WRITTEN PROBLEM 1: Transcribe the Databricks article below, beginning at the words that contain "Use Case Fit" and stopping after "SQL at scale.".

ARTICLE:
+++

You can use Databricks for just one of these stages, or for all of them. That flexibility is what makes it powerful — and occasionally overwhelming for beginners.


The Lakehouse Concept Explained

To understand Databricks' position, you need to understand the concept it pioneered: the Lakehouse.

Historically, data architectures had to choose:

  • Data Lake: cheap, flexible, handles any data type — but messy, unreliable, hard to query
  • Data Warehouse: fast, structured, great for SQL — but expensive, rigid, no ML support

The Lakehouse merges both:

A Lakehouse is a data architecture that combines the low-cost flexible storage of a data lake with the reliability and performance of a data warehouse.

In practice, this means:

  • Your data lives in open formats (Parquet) on cheap cloud storage (S3)
  • Delta Lake adds a reliability layer: ACID transactions, schema enforcement, time travel
  • You can query it with SQL (like a warehouse) or Spark (like a lake)
  • ML workloads run directly on the same data — no copying, no duplication

Databricks invented this concept and built its entire platform around it.


Databricks vs Snowflake vs BigQuery

This is the question everyone asks. Here's a clear, honest comparison:

Architecture

Databricks Snowflake BigQuery
Storage format Open (Parquet/Delta) Proprietary Proprietary
Compute engine Apache Spark Proprietary SQL engine Dremel
Data location Your cloud storage Snowflake-managed GCP-managed
ML support Native (MLflow) External tools needed Vertex AI (separate)

Use Case Fit

Use case Databricks Snowflake BigQuery
SQL analytics ✅ Best-in-class
Big data processing ✅ Best-in-class ⚠️ Limited ⚠️ Limited
Machine learning ✅ Best-in-class ⚠️ Via Vertex AI
Streaming data ⚠️
Unstructured data ⚠️
Ease of use for analysts ⚠️ Steeper curve

The Honest Summary

  • Snowflake: Best for teams that primarily need SQL analytics. Simple, polished, easy to adopt.
  • BigQuery: Best for teams already on GCP that want serverless SQL at scale.

+++

WRITTEN PROBLEM 2: Which lines of the records below contain the string "province"? Copy each of them, counting only matches with the same capitalization.

(Extracted records)
+++

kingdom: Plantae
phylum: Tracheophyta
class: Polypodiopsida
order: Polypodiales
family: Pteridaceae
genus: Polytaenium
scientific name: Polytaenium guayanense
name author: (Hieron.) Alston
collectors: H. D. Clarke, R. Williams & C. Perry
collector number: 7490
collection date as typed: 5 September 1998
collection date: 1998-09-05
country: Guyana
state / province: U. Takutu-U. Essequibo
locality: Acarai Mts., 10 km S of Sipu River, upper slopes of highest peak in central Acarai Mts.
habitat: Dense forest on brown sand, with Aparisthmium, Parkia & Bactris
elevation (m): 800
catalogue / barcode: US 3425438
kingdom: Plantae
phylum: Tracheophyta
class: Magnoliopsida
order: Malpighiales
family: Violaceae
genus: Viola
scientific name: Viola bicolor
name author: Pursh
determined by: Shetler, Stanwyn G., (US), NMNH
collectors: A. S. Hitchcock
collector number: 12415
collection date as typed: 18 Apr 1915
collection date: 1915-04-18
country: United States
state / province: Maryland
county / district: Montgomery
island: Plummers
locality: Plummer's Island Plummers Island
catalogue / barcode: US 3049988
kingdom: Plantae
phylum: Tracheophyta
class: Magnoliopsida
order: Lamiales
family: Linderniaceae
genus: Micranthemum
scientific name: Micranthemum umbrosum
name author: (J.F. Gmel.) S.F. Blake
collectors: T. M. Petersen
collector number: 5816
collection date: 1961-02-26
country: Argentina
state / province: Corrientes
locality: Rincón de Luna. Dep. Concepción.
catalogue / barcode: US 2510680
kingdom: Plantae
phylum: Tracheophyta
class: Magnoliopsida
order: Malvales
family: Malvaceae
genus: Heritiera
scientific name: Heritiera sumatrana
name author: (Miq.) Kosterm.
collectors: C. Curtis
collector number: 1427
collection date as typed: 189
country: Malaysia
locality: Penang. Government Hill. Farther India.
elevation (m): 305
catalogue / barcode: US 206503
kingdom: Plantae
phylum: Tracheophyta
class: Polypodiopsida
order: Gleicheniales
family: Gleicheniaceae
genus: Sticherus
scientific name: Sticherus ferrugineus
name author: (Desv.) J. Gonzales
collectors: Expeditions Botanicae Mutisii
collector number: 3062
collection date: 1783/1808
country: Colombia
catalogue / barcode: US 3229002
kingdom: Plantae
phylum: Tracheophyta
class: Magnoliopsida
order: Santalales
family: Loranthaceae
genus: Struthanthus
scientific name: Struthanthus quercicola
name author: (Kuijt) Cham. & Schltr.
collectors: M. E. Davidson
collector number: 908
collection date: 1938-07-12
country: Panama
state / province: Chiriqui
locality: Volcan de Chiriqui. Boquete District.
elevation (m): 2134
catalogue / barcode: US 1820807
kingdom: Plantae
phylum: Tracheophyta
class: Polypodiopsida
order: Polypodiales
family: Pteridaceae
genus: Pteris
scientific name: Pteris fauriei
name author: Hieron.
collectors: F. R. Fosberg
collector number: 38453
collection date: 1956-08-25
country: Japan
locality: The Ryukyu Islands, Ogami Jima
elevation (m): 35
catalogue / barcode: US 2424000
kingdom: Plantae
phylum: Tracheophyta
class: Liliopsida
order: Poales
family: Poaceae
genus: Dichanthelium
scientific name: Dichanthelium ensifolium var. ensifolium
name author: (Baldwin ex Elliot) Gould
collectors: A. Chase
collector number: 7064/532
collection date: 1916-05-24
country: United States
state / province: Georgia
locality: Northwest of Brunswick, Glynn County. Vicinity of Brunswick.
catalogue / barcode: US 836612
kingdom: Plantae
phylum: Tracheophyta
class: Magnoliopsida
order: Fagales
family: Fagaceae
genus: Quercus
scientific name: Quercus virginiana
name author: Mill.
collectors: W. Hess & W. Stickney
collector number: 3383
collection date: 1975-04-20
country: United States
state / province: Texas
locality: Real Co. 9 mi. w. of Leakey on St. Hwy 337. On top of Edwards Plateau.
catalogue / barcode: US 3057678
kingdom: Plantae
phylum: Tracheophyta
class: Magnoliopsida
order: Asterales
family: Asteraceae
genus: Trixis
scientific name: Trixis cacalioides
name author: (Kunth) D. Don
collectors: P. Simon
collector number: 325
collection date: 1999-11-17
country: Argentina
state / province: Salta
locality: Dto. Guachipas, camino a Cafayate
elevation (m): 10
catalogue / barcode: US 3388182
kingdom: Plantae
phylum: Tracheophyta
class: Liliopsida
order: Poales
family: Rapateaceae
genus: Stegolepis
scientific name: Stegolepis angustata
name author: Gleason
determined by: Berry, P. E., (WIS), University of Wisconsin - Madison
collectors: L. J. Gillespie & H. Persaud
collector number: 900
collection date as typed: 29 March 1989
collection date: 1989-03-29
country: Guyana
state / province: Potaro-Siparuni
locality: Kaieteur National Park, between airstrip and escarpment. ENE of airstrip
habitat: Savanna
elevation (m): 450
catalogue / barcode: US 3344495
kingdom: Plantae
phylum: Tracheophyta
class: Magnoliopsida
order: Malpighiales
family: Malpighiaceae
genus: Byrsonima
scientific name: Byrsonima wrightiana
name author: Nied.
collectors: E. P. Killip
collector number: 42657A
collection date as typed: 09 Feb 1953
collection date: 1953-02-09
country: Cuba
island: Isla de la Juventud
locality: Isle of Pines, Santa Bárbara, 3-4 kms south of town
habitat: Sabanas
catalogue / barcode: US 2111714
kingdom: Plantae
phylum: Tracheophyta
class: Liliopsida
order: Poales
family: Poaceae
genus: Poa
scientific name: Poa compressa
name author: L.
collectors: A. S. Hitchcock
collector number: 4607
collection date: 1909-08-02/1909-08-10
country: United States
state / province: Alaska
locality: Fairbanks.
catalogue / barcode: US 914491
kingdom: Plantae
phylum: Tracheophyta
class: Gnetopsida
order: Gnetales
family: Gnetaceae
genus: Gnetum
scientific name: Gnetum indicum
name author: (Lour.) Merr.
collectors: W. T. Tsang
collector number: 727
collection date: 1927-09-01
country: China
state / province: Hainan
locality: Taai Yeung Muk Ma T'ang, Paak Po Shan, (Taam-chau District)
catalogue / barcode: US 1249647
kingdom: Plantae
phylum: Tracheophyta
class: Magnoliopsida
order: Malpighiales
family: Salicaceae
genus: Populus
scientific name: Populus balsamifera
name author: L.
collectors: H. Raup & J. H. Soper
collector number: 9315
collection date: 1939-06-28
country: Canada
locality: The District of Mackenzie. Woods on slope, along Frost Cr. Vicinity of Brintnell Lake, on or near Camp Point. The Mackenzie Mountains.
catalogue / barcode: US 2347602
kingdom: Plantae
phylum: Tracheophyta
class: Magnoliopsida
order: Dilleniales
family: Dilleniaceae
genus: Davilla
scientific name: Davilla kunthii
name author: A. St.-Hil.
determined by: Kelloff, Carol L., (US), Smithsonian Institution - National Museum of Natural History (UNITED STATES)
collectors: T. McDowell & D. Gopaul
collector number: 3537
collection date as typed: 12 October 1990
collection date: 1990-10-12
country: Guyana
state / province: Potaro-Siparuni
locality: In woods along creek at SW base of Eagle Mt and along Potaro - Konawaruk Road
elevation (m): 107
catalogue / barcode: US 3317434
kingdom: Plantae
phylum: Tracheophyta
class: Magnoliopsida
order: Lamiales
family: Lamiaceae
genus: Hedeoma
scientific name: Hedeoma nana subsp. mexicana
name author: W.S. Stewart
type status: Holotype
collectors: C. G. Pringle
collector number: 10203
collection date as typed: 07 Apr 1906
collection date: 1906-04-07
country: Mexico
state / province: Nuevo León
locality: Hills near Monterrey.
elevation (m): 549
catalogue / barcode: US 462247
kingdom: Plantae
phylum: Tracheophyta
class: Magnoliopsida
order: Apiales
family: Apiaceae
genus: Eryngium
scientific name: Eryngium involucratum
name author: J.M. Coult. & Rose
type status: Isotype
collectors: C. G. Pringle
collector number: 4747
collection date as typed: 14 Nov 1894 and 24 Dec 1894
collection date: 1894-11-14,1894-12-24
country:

+++

EXPECTED OUTPUT 1:
Use Case Fit

Use case Databricks Snowflake BigQuery
SQL analytics ✅ Best-in-class
Big data processing ✅ Best-in-class ⚠️ Limited ⚠️ Limited
Machine learning ✅ Best-in-class ⚠️ Via Vertex AI
Streaming data ⚠️
Unstructured data ⚠️
Ease of use for analysts ⚠️ Steeper curve

The Honest Summary

  • Snowflake: Best for teams that primarily need SQL analytics. Simple, polished, easy to adopt.
  • BigQuery: Best for teams already on GCP that want serverless SQL at scale.

EXPECTED OUTPUT 2:
state / province: U. Takutu-U. Essequibo
state / province: Maryland
state / province: Corrientes
state / province: Chiriqui
state / province: Georgia
state / province: Texas
state / province: Salta
state / province: Potaro-Siparuni
state / province: Alaska
state / province: Hainan
state / province: Potaro-Siparuni
state / province: Nuevo León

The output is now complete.